Despite a recent judicial verdict that eliminated the state’s freeze imposed on the assets of former footballer Mohamed Aboutrika, the government appealed against the verdict on Sunday, according to state-run newspaper Akhbar Al-Youm.
The government’s appeal highlighted the necessity of cancelling the aforementioned verdict, and requested the upholding of a governmental committee’s decision to freeze the famous footballer’s assets.
Earlier in February, Aboutrika was referred to prosecution on charges of funding the Muslim Brotherhood by a governmental committee tasked with the investigation of assets belonging to the Brotherhood’s members.
Recently in June, the Administrative Judicial Court accepted a lawsuit filed by Aboutrika, through which he appealed against the freeze imposed on his assets. The freeze was suspended afterwards.
On 8 May 2015, Aboutrika’s assets were frozen after a government committee announced the confiscation of properties belonging to tourism company Asshab Tours, in which the former Al-Ahly and national team player has shares. The committee announced afterwards that all of the player’s bank accounts have also been frozen.
In a statement, the committee said the manager of the tourism company was a Brotherhood member who was detained pending trial. He was accused of committing “hostile acts” against the state.
The aforementioned manager used company funds to finance terrorist attacks, according to the committee. It further mentioned that the decision to seize the company is in compliance with a court decree demanding the confiscation of the company’s properties and the assets of its owners.
The player, who is known for his religious conservatism and has been regularly accused of being affiliated with the Brotherhood, had appealed the decision twice, but both appeals were rejected. Aboutrika supported the ouster of former Islamist president Mohamed Morsi during the 2012 presidential election, but has remained tight-lipped about his political allegiance since Morsi’s ouster in 2013.

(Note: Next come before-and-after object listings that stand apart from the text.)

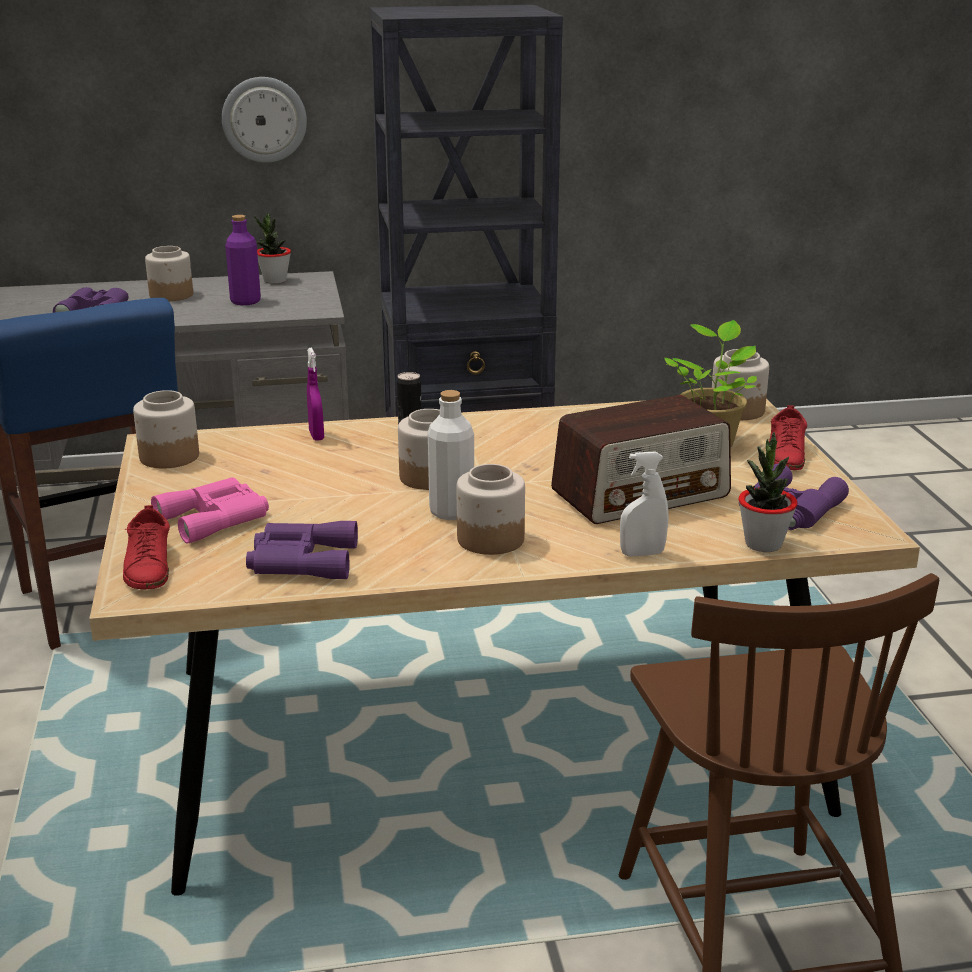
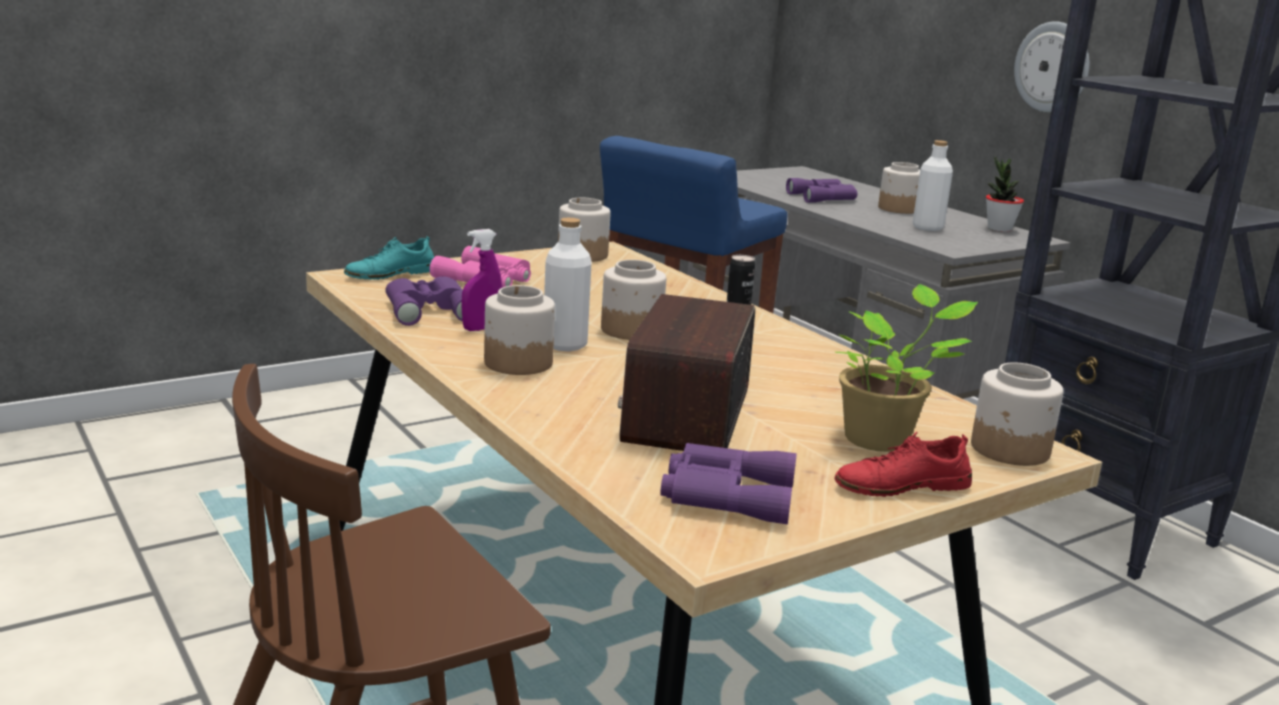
camera: 65 degrees right, 5 degrees down
red shoe [123,505,170,589] -> turquoise shoe [344,236,434,280]
purple bottle [225,215,261,305] -> white bottle [913,140,953,231]
purple spray bottle [307,347,324,441] -> purple spray bottle moved to [461,229,502,331]
radio [551,395,731,524] -> radio turned 60 degrees clockwise [618,294,755,451]
white spray bottle [620,452,668,556] -> none
potted plant [738,432,798,552] -> none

The government committee authorised to monitor the assets of Brotherhood members was formed in October 2013 by the Ministry of Justice, and froze the assets of hundreds of the group’s members, non-governmental organisations, and companies affiliated with the group.
The Muslim Brotherhood was labelled as a terrorist organisation in 2013, following a court decision that banned the group, thus making it accountable under Article 86 of the Egyptian penal code.